What is being asked:
Only the final stretch of the data is wanted: reproduce the line containing "X47500Y285800D02*Y240300D01*" and each line after it, exactly.
***** Available data
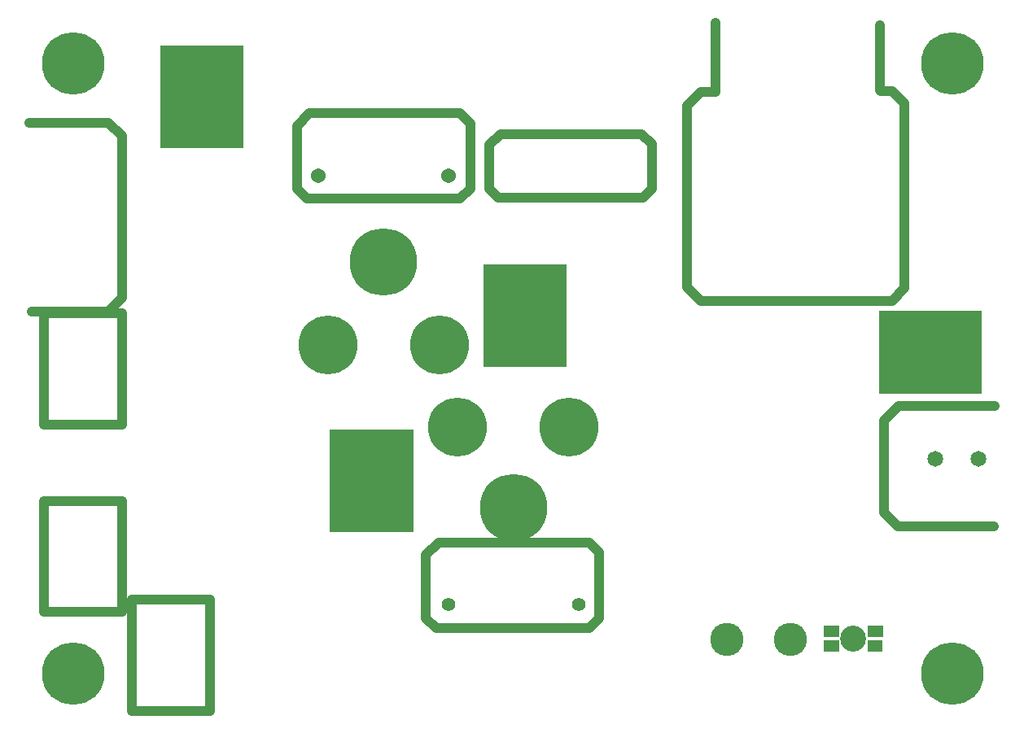
<source format=gbr>
G04 start of page 6 for group -4063 idx -4063 *
G04 Title: (unknown), componentmask *
G04 Creator: pcb 20110918 *
G04 CreationDate: Mon Jan 27 16:51:53 2014 UTC *
G04 For: fosse *
G04 Format: Gerber/RS-274X *
G04 PCB-Dimensions: 550000 450000 *
G04 PCB-Coordinate-Origin: lower left *
%MOIN*%
%FSLAX25Y25*%
%LNTOPMASK*%
%ADD86R,0.0472X0.0472*%
%ADD85R,0.0473X0.0473*%
%ADD84R,0.3407X0.3407*%
%ADD83C,0.0400*%
%ADD82C,0.0604*%
%ADD81C,0.1360*%
%ADD80C,0.1062*%
%ADD79C,0.2410*%
%ADD78C,0.0554*%
%ADD77C,0.2760*%
%ADD76C,0.2560*%
%ADD75C,0.0651*%
G54D75*X430327Y226256D03*
G54D76*X419600Y388300D03*
Y138300D03*
G54D77*X239910Y206240D03*
G54D78*X266485Y166444D03*
X213335D03*
G54D79*X216910Y239240D03*
G54D76*X59600Y138300D03*
G54D75*X412610Y226256D03*
G54D80*X379000Y152500D03*
G54D81*X327110Y152090D03*
X353110D03*
G54D79*X262410Y239240D03*
G54D77*X186500Y307000D03*
G54D82*X213076Y342206D03*
X159926D03*
G54D76*X59600Y388300D03*
G54D79*X209350Y273000D03*
X163850D03*
G54D83*X79500Y358350D02*Y292050D01*
X74100Y286650D02*X79500Y292050D01*
X73900Y286450D02*X79500Y292050D01*
X42500Y286450D02*X73900D01*
X41500Y363950D02*X73900D01*
X79500Y358350D01*
G54D84*X112151Y378561D02*Y370686D01*
G54D83*X79500Y285800D02*Y240300D01*
X47500Y285800D02*X79500D01*
X47500Y240300D02*X79500D01*
X47500Y285800D02*Y240300D01*
X115500Y168500D02*Y123000D01*
X83500Y168500D02*Y123000D01*
X115500D01*
X79500Y209000D02*Y163500D01*
X47500D02*X79500D01*
X47500Y209000D02*Y163500D01*
Y209000D02*X79500D01*
X83500Y168500D02*X115500D01*
G54D84*X181651Y221061D02*Y213186D01*
G54D83*X203990Y186760D02*X209090Y191860D01*
X203990Y186760D02*X209090Y191860D01*
G54D84*X244529Y288794D02*Y280919D01*
G54D83*X270890Y191860D02*X274990Y187760D01*
X209090Y191860D02*X270890D01*
X274990Y187760D01*
X209090Y191860D02*X270890D01*
Y156860D02*X274990Y160960D01*
Y187760D02*Y160960D01*
X270890Y156860D02*X274990Y160960D01*
Y187760D02*Y160960D01*
X203990D02*X208090Y156860D01*
X203990Y160960D02*X208090Y156860D01*
X203990Y186760D02*Y160960D01*
Y186760D02*Y160960D01*
X208090Y156860D02*X270890D01*
X208090D02*X270890D01*
X322500Y405000D02*Y376500D01*
X316600D02*X322500D01*
X311200Y371100D02*X316600Y376500D01*
X311000Y370900D02*X316600Y376500D01*
X311000Y370900D02*Y296600D01*
X316600Y291000D01*
X394900D01*
X400000Y296100D01*
Y371900D02*Y296100D01*
X394900Y377000D02*X400000Y371900D01*
X390100Y377000D02*X394900D01*
X390000Y377100D02*X390100Y377000D01*
X390000Y404000D02*Y377100D01*
X217990Y367760D02*X222090Y363660D01*
X151090Y362660D02*Y336860D01*
X156190Y367760D02*X217990D01*
X151090Y362660D02*X156190Y367760D01*
X155190Y332760D02*X217990D01*
X151090Y336860D02*X155190Y332760D01*
X233500Y333200D02*X292800D01*
X234450Y359250D02*X292250D01*
X292800Y333200D02*X296400Y336800D01*
Y355100D02*Y336800D01*
X292250Y359250D02*X296400Y355100D01*
X217990Y332760D02*X222090Y336860D01*
X229900Y336800D02*X233500Y333200D01*
X222090Y363660D02*Y336860D01*
X229900Y354700D02*X234450Y359250D01*
X229900Y354700D02*Y336800D01*
X391500Y241900D02*Y204100D01*
X397100Y198500D01*
X436500D01*
G54D84*X406472Y269760D02*X414347D01*
G54D83*X397600Y248000D02*X437000D01*
X391500Y241900D02*X397600Y248000D01*
G54D85*X369354Y155452D02*X370930D01*
G54D86*X369354Y149547D02*X370930D01*
G54D85*X387072Y155452D02*X388646D01*
G54D86*X387071Y149547D02*X388646D01*
M02*

</source>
**********
Solution to this exercise:
X47500Y285800D02*Y240300D01*
X115500Y168500D02*Y123000D01*
X83500Y168500D02*Y123000D01*
X115500D01*
X79500Y209000D02*Y163500D01*
X47500D02*X79500D01*
X47500Y209000D02*Y163500D01*
Y209000D02*X79500D01*
X83500Y168500D02*X115500D01*
G54D84*X181651Y221061D02*Y213186D01*
G54D83*X203990Y186760D02*X209090Y191860D01*
X203990Y186760D02*X209090Y191860D01*
G54D84*X244529Y288794D02*Y280919D01*
G54D83*X270890Y191860D02*X274990Y187760D01*
X209090Y191860D02*X270890D01*
X274990Y187760D01*
X209090Y191860D02*X270890D01*
Y156860D02*X274990Y160960D01*
Y187760D02*Y160960D01*
X270890Y156860D02*X274990Y160960D01*
Y187760D02*Y160960D01*
X203990D02*X208090Y156860D01*
X203990Y160960D02*X208090Y156860D01*
X203990Y186760D02*Y160960D01*
Y186760D02*Y160960D01*
X208090Y156860D02*X270890D01*
X208090D02*X270890D01*
X322500Y405000D02*Y376500D01*
X316600D02*X322500D01*
X311200Y371100D02*X316600Y376500D01*
X311000Y370900D02*X316600Y376500D01*
X311000Y370900D02*Y296600D01*
X316600Y291000D01*
X394900D01*
X400000Y296100D01*
Y371900D02*Y296100D01*
X394900Y377000D02*X400000Y371900D01*
X390100Y377000D02*X394900D01*
X390000Y377100D02*X390100Y377000D01*
X390000Y404000D02*Y377100D01*
X217990Y367760D02*X222090Y363660D01*
X151090Y362660D02*Y336860D01*
X156190Y367760D02*X217990D01*
X151090Y362660D02*X156190Y367760D01*
X155190Y332760D02*X217990D01*
X151090Y336860D02*X155190Y332760D01*
X233500Y333200D02*X292800D01*
X234450Y359250D02*X292250D01*
X292800Y333200D02*X296400Y336800D01*
Y355100D02*Y336800D01*
X292250Y359250D02*X296400Y355100D01*
X217990Y332760D02*X222090Y336860D01*
X229900Y336800D02*X233500Y333200D01*
X222090Y363660D02*Y336860D01*
X229900Y354700D02*X234450Y359250D01*
X229900Y354700D02*Y336800D01*
X391500Y241900D02*Y204100D01*
X397100Y198500D01*
X436500D01*
G54D84*X406472Y269760D02*X414347D01*
G54D83*X397600Y248000D02*X437000D01*
X391500Y241900D02*X397600Y248000D01*
G54D85*X369354Y155452D02*X370930D01*
G54D86*X369354Y149547D02*X370930D01*
G54D85*X387072Y155452D02*X388646D01*
G54D86*X387071Y149547D02*X388646D01*
M02*

</source>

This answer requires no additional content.